*REQUIRED WORK:*
- 1) In the scholarly publishing text below, translate this sentence into Spanish: "In this corpus, open access is discussed as part of broader scholarly communication systems that determine who can read and reuse research outputs and how those outputs are evaluated."
- 2) Based on the scholarly publishing text below, does each statement agree with it? Answer yes or no for each, and quote the deciding words of the text.
(a) Seglen argued that journal impact factor is a valid proxy for the quality of individual articles.
(b) The 2015 piece on open research culture presents openness as practices that support transparency and reproducibility.
(c) Aksnes et al. say citation indicators directly equate to research quality.
- 3) Turn the paragraph of the scholarly publishing text below that begins "Seglen (1997) in" into a short bulleted list that keeps its main facts.

*TEXT SECTION:*
= = =
What is open access in the context of academic publishing?

In this corpus, open access is discussed as part of broader scholarly communication systems that determine who can read and reuse research outputs and how those outputs are evaluated. "Promoting an open research culture" (2015) frames openness as a set of journal and community practices that support transparency and reproducibility.

How should researchers avoid misusing journal impact factor when evaluating work?

Seglen (1997) in "Why the impact factor of journals should not be used for evaluating research" argued that journal impact factor is not a valid proxy for the quality of individual articles. Aksnes et al. (2019) in "Citations, Citation Indicators, and Research Quality: An Overview of Basic Concepts and Theories" explains that citation indicators require careful interpretation and do not directly equate to research quality.

Which database should I use for literature review and citation analysis: Web of Science, Scopus, or Google Scholar?
= = =
*DATASET RECORDS:*
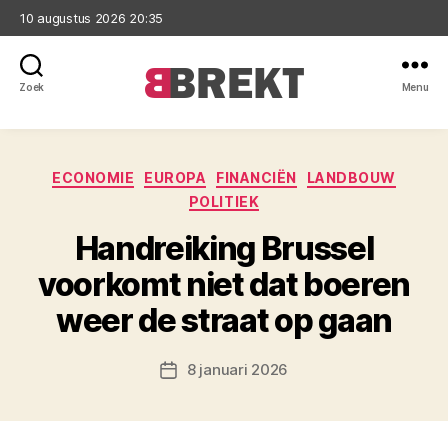
10 augustus 2026 20:35
Zoek
Menu
Brekt
Categorieën
ECONOMIE
EUROPA
FINANCIËN
LANDBOUW
POLITIEK
Handreiking Brussel
voorkomt niet dat boeren
weer de straat op gaan
8 januari 2026
Berichtdatum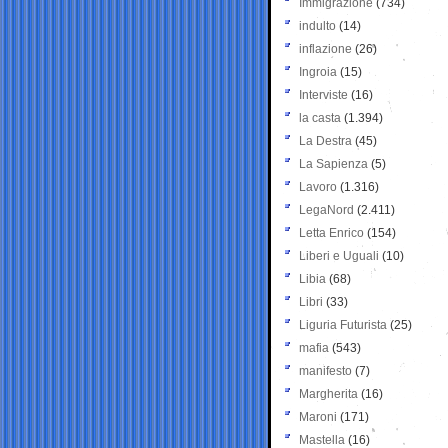
Immigrazione
(734)
indulto
(14)
inflazione
(26)
Ingroia
(15)
Interviste
(16)
la casta
(1.394)
La Destra
(45)
La Sapienza
(5)
Lavoro
(1.316)
LegaNord
(2.411)
Letta Enrico
(154)
Liberi e Uguali
(10)
Libia
(68)
Libri
(33)
Liguria Futurista
(25)
mafia
(543)
manifesto
(7)
Margherita
(16)
Maroni
(171)
Mastella
(16)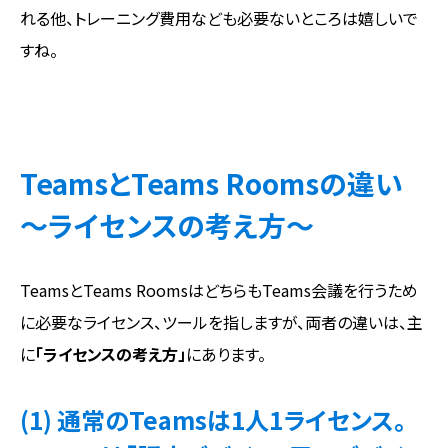
れる他、トレーニング費用なども必要ないところは嬉しいで
すね。
TeamsとTeams Roomsの違い
～ライセンスの考え方～
TeamsとTeams RoomsはどちらもTeams会議を行うため
に必要なライセンス、ツールを指しますが、両者の違いは、主
に
「ライセンスの考え方」
にあります。
(1) 通常のTeamsは1人1ライセンス。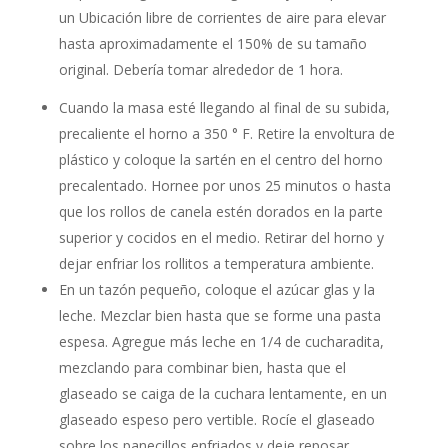
un Ubicación libre de corrientes de aire para elevar
hasta aproximadamente el 150% de su tamaño
original. Debería tomar alrededor de 1 hora.
Cuando la masa esté llegando al final de su subida,
precaliente el horno a 350 ° F. Retire la envoltura de
plástico y coloque la sartén en el centro del horno
precalentado. Hornee por unos 25 minutos o hasta
que los rollos de canela estén dorados en la parte
superior y cocidos en el medio. Retirar del horno y
dejar enfriar los rollitos a temperatura ambiente.
En un tazón pequeño, coloque el azúcar glas y la
leche. Mezclar bien hasta que se forme una pasta
espesa. Agregue más leche en 1/4 de cucharadita,
mezclando para combinar bien, hasta que el
glaseado se caiga de la cuchara lentamente, en un
glaseado espeso pero vertible. Rocíe el glaseado
sobre los panecillos enfriados y deje reposar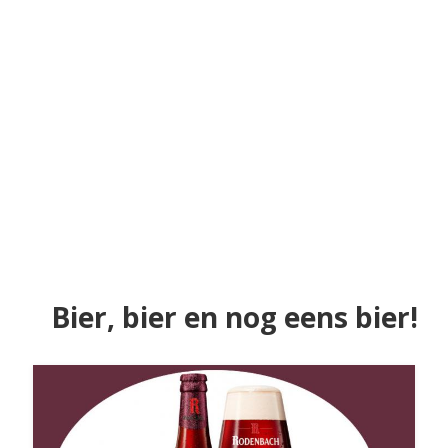
Bier, bier en nog eens bier!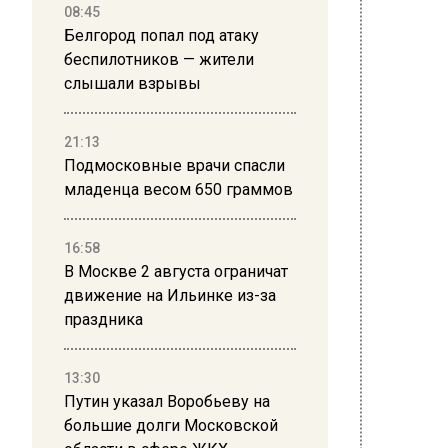
08:45
Белгород попал под атаку
беспилотников — жители
слышали взрывы
21:13
Фото: free
Подмосковные врачи спасли
младенца весом 650 граммов
28 октября
Ученые 
16:58
В Москве 2 августа ограничат
выявило
движение на Ильинке из-за
эндомет
праздника
обнаруж
заболев
13:30
опублико
Путин указал Воробьеву на
большие долги Московской
Эндомет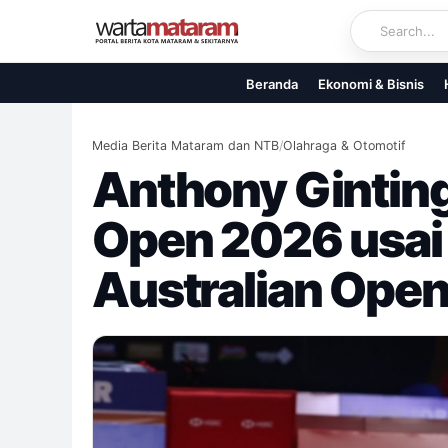
Skip
to
content
Beranda
Ekonomi & Bisnis
Media Berita Mataram dan NTB
/
Olahraga & Otomotif
Anthony Gintin
Open 2026 usai 
Australian Ope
= = =
*ANSWER SECTION:*
- 1) En este corpus, el acceso abierto se analiza como parte de sistemas más amplios de comunicación académica que determinan quién puede leer y reutilizar los resultados de investigación y cómo se evalúan esos resultados.

- 2)
(a) No: "argued that journal impact factor is not a valid proxy for the quality of individual articles"
(b) Yes: "frames openness as a set of journal and community practices that support transparency and reproducibility"
(c) No: "do not directly equate to research quality"

- 3)
- Seglen (1997), "Why the impact factor of journals should not be used for evaluating research": journal impact factor is not a valid proxy for the quality of individual articles.
- Aksnes et al. (2019), "Citations, Citation Indicators, and Research Quality: An Overview of Basic Concepts and Theories": citation indicators need careful interpretation and do not directly equate to research quality.